Good question (though a bit opinion-based) and no answers? Fixing.
If you are winforms-experienced developer, then thinking winform-way is still acceptable in wpf. For a while. This is where you may find self making mostly custom controls (containing xaml and code, or even without xaml). But the more you learn, the less you need that. Many many tasks can be completed in wpf simply because it is very flexibly. Every entity consist of something what can be customized: templates, styles, converters, behaviors or even plain event handling.
You can start with custom control and then find out what you don't really need it (or it can be downgraded to simple restyling).
When I started making first serious wpf project, there were 3 custom controls and they are still. Here is why.
Outlined TextBlock. Simply because you need custom OnRender (to build and draw geometry for outline).

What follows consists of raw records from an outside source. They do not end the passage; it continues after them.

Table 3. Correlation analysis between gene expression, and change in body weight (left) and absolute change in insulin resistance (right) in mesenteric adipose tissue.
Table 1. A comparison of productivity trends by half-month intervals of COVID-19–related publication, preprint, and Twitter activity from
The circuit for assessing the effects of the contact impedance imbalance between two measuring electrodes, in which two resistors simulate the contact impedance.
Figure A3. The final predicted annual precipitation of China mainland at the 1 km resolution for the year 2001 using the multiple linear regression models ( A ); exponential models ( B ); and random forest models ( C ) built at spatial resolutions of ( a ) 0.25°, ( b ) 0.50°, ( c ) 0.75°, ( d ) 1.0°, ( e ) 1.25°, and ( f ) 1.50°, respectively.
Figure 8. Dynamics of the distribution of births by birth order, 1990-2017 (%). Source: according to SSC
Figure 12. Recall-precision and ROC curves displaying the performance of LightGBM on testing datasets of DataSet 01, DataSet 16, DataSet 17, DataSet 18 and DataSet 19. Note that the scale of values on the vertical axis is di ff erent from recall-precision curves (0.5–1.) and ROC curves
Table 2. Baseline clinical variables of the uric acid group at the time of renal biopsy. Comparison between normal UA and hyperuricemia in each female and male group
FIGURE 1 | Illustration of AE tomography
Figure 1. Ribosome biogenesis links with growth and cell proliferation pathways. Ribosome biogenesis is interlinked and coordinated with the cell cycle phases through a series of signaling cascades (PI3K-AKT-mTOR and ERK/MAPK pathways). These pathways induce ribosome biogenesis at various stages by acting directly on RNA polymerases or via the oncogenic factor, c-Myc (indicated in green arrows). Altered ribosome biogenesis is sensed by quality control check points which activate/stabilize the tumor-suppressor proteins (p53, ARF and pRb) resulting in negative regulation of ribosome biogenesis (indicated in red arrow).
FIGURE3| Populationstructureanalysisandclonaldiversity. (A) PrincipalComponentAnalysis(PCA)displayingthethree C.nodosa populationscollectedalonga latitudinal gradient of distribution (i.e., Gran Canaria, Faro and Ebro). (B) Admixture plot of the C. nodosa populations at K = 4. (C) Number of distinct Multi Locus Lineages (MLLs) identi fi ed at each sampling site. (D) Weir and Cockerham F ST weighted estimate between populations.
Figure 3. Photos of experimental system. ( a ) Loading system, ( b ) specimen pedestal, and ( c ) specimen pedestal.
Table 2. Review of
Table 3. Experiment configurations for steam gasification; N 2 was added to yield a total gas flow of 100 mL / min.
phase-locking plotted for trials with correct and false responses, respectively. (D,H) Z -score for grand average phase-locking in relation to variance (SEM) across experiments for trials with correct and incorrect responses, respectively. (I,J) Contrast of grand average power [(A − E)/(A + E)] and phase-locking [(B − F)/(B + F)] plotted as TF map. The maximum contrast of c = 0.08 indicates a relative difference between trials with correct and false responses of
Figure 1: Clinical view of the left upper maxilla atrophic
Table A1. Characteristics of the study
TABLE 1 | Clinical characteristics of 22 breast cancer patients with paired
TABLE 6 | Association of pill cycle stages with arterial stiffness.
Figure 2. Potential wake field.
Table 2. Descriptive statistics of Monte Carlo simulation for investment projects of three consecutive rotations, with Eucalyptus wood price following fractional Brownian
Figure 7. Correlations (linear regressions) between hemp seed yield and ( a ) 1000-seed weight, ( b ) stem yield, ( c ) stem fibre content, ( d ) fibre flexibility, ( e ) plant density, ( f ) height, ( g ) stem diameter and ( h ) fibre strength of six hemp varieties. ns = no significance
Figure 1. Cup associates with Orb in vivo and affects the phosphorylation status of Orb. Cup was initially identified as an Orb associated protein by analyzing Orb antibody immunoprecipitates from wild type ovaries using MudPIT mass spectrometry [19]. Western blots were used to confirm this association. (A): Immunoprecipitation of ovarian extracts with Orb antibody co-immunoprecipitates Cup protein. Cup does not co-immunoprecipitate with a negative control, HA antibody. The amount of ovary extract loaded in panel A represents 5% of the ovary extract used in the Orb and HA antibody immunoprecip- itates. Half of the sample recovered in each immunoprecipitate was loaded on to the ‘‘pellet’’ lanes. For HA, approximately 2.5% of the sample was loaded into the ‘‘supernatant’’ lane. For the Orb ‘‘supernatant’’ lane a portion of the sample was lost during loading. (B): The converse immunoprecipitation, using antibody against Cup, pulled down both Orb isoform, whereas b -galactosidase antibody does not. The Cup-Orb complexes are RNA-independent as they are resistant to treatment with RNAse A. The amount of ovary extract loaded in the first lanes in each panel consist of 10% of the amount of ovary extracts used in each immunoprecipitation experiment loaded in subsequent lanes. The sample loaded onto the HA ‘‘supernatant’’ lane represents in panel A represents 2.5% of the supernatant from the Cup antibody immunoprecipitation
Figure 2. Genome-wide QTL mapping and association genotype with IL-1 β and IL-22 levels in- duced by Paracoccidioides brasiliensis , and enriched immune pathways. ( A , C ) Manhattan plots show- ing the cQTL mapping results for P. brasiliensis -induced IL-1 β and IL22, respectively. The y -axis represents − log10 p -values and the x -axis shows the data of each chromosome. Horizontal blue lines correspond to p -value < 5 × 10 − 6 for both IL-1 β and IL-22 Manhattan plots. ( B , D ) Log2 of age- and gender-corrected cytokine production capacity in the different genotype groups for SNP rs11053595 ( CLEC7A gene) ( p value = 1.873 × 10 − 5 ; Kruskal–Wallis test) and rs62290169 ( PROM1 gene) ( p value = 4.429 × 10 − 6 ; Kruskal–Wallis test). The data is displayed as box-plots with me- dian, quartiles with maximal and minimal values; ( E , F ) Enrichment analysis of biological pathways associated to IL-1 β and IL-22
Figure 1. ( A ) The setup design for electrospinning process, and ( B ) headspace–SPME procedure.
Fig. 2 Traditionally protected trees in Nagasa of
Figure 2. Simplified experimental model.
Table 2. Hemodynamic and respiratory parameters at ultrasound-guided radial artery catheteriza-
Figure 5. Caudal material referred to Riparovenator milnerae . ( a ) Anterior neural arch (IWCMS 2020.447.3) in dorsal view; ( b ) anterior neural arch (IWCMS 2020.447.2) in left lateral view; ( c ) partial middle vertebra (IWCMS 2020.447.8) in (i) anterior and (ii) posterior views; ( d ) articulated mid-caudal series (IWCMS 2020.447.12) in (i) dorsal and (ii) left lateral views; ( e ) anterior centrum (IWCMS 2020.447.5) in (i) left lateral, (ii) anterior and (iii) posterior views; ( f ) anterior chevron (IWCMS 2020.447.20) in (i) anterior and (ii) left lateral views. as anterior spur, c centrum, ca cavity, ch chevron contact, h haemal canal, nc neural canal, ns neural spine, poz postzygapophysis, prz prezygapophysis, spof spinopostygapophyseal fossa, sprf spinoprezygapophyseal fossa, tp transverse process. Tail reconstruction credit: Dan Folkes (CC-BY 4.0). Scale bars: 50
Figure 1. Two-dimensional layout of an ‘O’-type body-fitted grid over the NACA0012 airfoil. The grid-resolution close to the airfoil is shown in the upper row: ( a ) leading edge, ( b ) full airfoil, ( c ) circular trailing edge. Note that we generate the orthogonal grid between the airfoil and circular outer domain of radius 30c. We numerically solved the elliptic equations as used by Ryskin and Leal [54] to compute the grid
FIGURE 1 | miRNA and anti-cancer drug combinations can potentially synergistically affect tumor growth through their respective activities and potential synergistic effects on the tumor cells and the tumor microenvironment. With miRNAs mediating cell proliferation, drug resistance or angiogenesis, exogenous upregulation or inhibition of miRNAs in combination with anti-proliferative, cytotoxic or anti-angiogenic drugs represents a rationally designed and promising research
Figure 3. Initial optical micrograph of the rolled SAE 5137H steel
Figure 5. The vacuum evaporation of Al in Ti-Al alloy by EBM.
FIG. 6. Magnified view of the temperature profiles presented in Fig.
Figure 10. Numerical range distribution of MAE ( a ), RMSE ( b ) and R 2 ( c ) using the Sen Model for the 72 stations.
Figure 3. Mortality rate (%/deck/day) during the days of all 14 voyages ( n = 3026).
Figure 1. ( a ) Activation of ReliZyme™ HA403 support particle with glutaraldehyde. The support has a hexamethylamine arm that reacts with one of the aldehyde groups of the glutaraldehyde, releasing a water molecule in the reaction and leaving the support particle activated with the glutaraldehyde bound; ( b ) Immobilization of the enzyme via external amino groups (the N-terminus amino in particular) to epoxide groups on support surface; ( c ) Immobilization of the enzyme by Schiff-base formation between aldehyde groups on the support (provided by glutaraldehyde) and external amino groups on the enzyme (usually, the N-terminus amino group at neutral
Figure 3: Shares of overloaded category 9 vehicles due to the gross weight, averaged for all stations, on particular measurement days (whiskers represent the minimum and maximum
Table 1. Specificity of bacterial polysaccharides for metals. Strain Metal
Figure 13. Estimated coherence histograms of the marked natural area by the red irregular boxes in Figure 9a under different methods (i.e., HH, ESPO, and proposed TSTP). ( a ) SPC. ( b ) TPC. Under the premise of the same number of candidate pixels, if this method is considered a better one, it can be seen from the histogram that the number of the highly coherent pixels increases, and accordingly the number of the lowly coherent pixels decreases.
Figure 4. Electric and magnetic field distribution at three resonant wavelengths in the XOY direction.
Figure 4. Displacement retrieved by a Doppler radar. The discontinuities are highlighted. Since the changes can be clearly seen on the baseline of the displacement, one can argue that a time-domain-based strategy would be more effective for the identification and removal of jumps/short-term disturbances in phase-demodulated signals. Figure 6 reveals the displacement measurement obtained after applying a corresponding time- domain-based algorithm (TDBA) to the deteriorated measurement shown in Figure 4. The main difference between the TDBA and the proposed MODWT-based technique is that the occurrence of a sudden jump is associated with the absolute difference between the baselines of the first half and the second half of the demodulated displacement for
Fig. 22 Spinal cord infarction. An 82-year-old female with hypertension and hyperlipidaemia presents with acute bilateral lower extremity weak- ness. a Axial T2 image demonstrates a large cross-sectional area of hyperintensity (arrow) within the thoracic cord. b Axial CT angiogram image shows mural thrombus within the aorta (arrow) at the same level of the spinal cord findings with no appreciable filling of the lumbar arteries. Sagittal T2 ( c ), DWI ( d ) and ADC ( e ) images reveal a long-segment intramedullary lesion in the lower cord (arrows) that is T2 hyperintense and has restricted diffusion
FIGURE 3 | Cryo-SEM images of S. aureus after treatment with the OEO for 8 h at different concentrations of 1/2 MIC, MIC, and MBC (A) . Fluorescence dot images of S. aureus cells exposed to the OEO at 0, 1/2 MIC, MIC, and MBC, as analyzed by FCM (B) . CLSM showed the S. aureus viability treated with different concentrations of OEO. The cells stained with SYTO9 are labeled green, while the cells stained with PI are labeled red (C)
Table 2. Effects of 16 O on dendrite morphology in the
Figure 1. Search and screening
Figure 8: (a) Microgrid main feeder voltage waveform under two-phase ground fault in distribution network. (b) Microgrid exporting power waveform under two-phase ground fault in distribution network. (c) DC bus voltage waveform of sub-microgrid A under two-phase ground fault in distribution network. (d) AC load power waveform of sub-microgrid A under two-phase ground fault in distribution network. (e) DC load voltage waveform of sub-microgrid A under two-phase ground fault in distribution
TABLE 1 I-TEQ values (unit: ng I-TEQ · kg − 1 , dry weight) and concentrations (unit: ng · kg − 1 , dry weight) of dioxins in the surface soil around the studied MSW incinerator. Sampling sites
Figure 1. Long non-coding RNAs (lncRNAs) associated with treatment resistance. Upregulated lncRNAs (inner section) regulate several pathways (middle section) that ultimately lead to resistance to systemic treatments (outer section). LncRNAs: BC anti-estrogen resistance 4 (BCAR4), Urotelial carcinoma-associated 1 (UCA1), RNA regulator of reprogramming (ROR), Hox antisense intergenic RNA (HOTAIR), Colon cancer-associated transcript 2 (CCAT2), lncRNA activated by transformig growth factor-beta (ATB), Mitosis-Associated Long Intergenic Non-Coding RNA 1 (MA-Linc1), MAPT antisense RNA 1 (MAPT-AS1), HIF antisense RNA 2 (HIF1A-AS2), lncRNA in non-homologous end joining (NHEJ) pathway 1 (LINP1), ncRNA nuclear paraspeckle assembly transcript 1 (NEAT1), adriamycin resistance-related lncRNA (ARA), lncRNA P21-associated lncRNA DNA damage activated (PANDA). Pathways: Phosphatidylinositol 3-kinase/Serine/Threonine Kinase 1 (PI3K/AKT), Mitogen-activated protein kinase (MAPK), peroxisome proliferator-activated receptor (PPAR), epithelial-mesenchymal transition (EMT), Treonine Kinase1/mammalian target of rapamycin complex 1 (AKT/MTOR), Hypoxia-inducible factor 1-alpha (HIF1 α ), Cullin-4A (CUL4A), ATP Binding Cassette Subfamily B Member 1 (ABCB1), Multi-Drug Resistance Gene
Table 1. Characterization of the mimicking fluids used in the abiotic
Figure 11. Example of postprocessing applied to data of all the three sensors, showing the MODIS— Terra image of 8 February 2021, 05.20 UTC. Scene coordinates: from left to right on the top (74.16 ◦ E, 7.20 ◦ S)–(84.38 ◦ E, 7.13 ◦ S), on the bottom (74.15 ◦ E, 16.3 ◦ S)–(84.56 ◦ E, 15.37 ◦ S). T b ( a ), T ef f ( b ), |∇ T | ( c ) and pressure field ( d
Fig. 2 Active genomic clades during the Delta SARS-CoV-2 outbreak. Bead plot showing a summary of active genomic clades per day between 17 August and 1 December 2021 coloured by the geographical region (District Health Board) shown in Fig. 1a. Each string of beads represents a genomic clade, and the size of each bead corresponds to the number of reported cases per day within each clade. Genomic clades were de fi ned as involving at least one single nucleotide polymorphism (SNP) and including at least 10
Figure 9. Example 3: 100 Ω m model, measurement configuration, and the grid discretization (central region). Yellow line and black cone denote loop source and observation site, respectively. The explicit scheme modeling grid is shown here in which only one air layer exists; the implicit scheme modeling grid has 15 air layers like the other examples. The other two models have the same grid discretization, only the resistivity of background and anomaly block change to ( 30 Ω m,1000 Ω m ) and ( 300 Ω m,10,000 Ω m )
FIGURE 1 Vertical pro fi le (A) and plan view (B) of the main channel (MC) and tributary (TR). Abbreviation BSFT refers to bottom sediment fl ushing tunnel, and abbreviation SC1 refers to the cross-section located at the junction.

Animated content. To apply transition animation when changing content. I could almost make it without custom control, but there is a problem - calculating animations logic when transitioning left-to-right, right-to-left, up-down or down-up. It's waaaay easy to have in one custom control. But possible with UserControl and view, not as pretty still.
Graph. Simply because it's too complicated to be presented with Visual and because of performance using gdi+ gives millions of points (hundered thousands figures) to be drawn within ms.
Conclusion: it's good and useful, though way less than it was in winforms (where you simply had no other option).